In general, not every value that could be stored in a database, is allowed to be stored. It is very tempting at first to put every restriction in the persistent object itself. It is, as you can think, just the one, restricted, object. But there are advantages to splitting them into dumb data objects and chaperonnes.
The dumb data objects accept any data that matches the appropriate method parameter types, and their sole responsibility is encapsulating records.
The chaperonnes are now responsible for the validity of their state.
One of the major advantages is testability: database actions can be tested without the need to build an entire object structure as valid environment first; the chaperonnes can be tested without the need to setup a mock database. In fact, you can use the self-shunt pattern to test the chaperone objects.
The chaperone objects can now have a "mind of their own": sending warning messages, asking for user confirmation, etc. This behaviour is then no longer coupled with storing data. Data-storing objects must generally be reliable and having a mind of their own makes it more difficult to implement and test persistence.

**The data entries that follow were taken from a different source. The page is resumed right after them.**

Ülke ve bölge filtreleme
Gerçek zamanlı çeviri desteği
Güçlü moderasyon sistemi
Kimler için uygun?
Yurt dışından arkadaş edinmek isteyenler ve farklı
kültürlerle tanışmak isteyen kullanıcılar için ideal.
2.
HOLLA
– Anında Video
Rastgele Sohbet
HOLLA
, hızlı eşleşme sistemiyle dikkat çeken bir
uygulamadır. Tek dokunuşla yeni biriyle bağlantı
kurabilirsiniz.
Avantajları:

As mentioned before, testing the combination of storage and "pig-headedness" can be quite complicated.
We already saw that persistent objects can have their database id as a property. Objects with id properties are not a nice example of encapsulation. However, we must know the id value if we want to link the object to a record in the database. Therefore, some objects will have an id property, whether you like it or not. Especially in the 'dumb data' layer, this is not a code smell. Outside of this layer, you must ask yourself why you need the id there. If the id is something that is entered or shown in the user interface layer, you will not have much of a choice either. If your data objects are in a separate package or project, you can limit the visibility to that package.